:: Material shown ::

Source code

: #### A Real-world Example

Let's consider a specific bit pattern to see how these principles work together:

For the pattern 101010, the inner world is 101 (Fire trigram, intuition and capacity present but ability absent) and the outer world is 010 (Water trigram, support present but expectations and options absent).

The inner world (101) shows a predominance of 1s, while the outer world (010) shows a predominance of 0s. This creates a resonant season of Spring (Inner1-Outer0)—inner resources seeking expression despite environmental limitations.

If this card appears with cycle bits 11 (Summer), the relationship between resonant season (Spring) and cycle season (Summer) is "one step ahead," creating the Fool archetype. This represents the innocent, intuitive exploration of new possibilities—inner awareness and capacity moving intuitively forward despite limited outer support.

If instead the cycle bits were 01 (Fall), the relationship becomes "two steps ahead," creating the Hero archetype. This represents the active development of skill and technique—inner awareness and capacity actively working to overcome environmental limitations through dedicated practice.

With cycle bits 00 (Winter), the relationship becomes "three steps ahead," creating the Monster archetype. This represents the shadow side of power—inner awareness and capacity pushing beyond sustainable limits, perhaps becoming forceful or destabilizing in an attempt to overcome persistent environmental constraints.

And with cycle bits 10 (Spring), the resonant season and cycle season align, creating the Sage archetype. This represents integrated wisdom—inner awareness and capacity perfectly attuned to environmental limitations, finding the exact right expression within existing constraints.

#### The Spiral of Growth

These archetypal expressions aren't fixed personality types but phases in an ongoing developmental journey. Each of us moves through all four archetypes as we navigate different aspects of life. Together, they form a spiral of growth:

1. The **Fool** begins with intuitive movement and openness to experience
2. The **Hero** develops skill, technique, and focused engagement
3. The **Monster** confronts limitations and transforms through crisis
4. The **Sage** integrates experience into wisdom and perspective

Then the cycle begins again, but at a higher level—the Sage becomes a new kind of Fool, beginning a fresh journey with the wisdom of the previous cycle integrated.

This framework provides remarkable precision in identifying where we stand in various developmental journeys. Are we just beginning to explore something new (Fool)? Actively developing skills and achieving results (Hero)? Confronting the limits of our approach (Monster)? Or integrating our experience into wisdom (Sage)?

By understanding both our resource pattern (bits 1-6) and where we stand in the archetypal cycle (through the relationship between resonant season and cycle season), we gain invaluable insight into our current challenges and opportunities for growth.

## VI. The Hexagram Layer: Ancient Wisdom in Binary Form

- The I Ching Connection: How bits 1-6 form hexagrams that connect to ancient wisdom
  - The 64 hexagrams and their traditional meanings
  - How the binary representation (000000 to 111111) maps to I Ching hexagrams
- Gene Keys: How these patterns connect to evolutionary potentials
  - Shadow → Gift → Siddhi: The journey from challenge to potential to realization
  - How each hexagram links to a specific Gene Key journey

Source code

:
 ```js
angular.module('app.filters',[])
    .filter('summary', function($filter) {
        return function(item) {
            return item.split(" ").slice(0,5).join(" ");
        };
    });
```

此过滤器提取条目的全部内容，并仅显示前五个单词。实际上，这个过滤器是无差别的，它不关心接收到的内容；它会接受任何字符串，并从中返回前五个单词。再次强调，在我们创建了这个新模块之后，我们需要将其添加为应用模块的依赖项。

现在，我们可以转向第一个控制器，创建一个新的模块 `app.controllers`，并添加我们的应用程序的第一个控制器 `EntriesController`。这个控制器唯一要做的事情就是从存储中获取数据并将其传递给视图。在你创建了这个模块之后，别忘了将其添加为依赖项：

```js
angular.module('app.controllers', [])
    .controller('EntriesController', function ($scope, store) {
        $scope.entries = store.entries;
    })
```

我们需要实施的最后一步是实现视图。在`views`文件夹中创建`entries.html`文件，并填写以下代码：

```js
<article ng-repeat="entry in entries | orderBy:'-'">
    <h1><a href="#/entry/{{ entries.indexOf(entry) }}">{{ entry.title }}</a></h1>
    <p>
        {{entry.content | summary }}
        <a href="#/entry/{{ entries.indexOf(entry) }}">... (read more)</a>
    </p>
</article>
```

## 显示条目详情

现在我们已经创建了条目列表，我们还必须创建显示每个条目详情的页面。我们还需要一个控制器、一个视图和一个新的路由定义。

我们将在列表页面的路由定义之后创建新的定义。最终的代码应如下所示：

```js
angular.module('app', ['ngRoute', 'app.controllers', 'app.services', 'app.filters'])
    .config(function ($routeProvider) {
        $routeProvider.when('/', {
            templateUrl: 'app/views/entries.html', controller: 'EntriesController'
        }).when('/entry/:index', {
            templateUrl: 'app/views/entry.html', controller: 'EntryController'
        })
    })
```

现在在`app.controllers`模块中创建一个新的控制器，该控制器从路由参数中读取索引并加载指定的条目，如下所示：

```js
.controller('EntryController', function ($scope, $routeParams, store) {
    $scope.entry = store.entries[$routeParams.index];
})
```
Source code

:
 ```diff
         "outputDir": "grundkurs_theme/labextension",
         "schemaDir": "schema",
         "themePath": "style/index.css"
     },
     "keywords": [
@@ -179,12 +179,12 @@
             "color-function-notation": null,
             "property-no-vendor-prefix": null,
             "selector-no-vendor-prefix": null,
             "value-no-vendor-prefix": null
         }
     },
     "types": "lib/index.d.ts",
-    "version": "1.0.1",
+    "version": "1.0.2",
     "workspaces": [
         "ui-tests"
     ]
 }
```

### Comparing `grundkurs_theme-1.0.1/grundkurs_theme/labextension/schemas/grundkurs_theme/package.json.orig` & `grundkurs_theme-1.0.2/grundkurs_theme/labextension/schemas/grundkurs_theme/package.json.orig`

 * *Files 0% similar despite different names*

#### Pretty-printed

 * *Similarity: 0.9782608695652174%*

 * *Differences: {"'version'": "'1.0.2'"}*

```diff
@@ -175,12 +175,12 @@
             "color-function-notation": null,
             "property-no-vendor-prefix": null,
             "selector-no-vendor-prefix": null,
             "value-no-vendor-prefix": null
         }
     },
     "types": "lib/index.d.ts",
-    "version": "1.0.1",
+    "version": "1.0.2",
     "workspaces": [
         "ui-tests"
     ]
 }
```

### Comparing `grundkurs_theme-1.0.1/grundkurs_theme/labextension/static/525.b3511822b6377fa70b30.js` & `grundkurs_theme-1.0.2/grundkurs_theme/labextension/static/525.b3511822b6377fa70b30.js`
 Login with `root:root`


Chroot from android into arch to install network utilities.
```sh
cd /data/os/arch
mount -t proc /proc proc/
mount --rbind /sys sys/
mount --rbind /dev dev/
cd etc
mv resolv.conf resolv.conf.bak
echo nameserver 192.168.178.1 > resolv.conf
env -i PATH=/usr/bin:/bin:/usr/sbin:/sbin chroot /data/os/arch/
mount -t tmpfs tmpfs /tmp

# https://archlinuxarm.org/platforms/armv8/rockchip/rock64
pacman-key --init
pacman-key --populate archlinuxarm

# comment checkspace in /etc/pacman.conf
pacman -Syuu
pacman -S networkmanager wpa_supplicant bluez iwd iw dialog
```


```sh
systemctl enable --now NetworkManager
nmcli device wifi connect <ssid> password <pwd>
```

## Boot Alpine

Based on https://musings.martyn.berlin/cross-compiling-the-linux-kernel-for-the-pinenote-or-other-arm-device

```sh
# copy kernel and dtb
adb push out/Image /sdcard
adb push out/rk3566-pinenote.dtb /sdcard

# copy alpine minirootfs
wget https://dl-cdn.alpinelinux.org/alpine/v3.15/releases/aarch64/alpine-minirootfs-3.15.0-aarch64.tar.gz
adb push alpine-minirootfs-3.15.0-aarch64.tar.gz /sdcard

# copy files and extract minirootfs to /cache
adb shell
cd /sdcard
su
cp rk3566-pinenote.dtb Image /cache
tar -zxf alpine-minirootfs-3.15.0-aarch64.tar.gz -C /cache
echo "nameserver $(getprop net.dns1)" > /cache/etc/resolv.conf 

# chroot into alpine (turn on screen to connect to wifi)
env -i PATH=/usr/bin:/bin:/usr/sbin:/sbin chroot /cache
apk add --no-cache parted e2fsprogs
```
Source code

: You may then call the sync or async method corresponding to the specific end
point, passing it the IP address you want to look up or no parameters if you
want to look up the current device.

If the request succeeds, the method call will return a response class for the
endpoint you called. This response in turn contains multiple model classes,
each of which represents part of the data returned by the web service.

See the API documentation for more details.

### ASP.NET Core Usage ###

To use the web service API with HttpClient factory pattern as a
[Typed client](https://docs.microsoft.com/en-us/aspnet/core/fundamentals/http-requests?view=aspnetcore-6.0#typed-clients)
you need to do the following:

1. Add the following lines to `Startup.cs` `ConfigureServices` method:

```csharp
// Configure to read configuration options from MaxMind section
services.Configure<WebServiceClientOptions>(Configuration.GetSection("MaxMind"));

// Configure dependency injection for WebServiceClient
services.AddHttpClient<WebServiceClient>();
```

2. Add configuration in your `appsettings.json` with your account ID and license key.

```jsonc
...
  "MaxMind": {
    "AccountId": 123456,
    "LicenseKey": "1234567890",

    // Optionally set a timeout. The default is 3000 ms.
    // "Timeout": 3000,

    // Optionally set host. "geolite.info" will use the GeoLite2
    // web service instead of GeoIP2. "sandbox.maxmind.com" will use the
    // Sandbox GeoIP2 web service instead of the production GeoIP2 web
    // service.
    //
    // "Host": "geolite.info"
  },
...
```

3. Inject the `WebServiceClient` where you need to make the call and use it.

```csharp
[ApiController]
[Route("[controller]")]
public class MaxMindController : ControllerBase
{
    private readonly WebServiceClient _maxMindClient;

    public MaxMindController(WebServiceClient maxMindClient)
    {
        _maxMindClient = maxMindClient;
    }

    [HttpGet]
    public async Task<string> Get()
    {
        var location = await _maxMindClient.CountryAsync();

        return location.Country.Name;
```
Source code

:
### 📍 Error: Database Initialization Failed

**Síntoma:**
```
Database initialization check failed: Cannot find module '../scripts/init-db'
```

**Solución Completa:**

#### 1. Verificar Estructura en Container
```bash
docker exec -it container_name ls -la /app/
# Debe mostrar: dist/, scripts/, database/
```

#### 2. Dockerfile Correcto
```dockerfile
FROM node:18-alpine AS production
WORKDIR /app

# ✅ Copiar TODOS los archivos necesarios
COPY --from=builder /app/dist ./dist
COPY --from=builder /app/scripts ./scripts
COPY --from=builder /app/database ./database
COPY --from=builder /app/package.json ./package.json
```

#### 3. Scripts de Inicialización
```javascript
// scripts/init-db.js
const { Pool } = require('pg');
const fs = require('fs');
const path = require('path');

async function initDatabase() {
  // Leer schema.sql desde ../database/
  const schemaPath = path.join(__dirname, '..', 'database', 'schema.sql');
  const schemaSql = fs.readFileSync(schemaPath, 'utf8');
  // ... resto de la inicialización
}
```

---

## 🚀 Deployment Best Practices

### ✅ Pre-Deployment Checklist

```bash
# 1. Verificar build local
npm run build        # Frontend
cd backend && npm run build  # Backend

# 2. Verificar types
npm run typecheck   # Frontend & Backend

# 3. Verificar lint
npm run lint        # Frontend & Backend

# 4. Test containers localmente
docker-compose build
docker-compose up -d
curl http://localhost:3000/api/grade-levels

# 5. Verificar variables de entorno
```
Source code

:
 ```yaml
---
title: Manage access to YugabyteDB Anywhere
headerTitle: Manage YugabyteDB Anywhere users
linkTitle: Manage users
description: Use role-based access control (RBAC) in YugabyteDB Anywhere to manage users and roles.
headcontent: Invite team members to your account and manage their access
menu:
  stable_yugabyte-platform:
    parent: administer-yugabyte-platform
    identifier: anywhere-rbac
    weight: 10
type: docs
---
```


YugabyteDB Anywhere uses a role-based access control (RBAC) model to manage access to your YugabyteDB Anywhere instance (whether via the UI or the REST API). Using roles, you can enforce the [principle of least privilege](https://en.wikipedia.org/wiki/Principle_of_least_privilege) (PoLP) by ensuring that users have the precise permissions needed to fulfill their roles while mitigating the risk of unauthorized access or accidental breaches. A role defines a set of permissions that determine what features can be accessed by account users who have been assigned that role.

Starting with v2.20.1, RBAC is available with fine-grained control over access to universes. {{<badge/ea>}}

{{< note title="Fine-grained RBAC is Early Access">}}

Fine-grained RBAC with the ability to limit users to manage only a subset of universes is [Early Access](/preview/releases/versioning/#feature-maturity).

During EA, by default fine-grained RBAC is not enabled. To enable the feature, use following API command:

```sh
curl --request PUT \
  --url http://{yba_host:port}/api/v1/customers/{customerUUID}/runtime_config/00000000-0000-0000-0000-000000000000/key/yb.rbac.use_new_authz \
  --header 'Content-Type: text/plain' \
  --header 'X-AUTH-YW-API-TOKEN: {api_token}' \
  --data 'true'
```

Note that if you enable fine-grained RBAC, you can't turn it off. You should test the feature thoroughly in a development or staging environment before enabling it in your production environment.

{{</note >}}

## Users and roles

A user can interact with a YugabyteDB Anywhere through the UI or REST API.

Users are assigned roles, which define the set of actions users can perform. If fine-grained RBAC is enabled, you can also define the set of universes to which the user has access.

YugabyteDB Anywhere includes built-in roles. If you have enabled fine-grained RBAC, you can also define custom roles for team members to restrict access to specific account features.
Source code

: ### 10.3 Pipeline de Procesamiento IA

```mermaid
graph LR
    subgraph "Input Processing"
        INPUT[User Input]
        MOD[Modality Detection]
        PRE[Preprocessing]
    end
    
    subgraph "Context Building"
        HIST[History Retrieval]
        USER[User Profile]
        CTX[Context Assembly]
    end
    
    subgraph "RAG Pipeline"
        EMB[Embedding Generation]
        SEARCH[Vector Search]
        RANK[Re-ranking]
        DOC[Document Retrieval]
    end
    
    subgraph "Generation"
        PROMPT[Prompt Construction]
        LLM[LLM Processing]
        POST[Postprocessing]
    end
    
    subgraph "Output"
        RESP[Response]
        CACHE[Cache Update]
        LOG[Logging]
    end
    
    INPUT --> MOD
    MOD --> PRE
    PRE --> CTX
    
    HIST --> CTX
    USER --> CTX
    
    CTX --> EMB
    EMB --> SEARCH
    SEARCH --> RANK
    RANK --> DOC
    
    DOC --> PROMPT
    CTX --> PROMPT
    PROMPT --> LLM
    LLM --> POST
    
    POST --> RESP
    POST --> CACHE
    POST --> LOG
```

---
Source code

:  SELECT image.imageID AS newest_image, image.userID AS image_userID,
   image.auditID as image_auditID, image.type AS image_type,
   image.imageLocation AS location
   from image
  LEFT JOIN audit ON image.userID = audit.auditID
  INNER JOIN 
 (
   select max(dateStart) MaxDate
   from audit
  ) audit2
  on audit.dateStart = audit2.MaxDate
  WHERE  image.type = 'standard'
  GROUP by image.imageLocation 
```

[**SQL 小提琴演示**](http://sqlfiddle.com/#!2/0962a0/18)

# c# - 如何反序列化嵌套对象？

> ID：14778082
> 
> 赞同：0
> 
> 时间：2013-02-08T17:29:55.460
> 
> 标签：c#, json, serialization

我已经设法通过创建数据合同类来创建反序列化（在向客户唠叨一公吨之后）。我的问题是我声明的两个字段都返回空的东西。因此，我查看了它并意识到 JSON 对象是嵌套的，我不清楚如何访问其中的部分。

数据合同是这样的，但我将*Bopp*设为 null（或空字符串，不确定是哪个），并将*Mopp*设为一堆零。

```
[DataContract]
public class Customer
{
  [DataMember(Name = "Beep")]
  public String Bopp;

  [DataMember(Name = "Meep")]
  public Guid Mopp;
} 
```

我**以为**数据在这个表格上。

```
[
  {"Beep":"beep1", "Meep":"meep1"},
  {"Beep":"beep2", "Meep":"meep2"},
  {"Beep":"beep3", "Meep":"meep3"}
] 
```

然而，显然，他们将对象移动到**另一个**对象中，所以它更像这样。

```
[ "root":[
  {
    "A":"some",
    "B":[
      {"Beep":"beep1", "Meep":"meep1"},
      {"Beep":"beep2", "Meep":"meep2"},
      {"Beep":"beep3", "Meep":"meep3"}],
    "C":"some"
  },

:::

### What to produce
Among the records above, count the lines that include the word "href" and state the number by itself.

### Completed task
2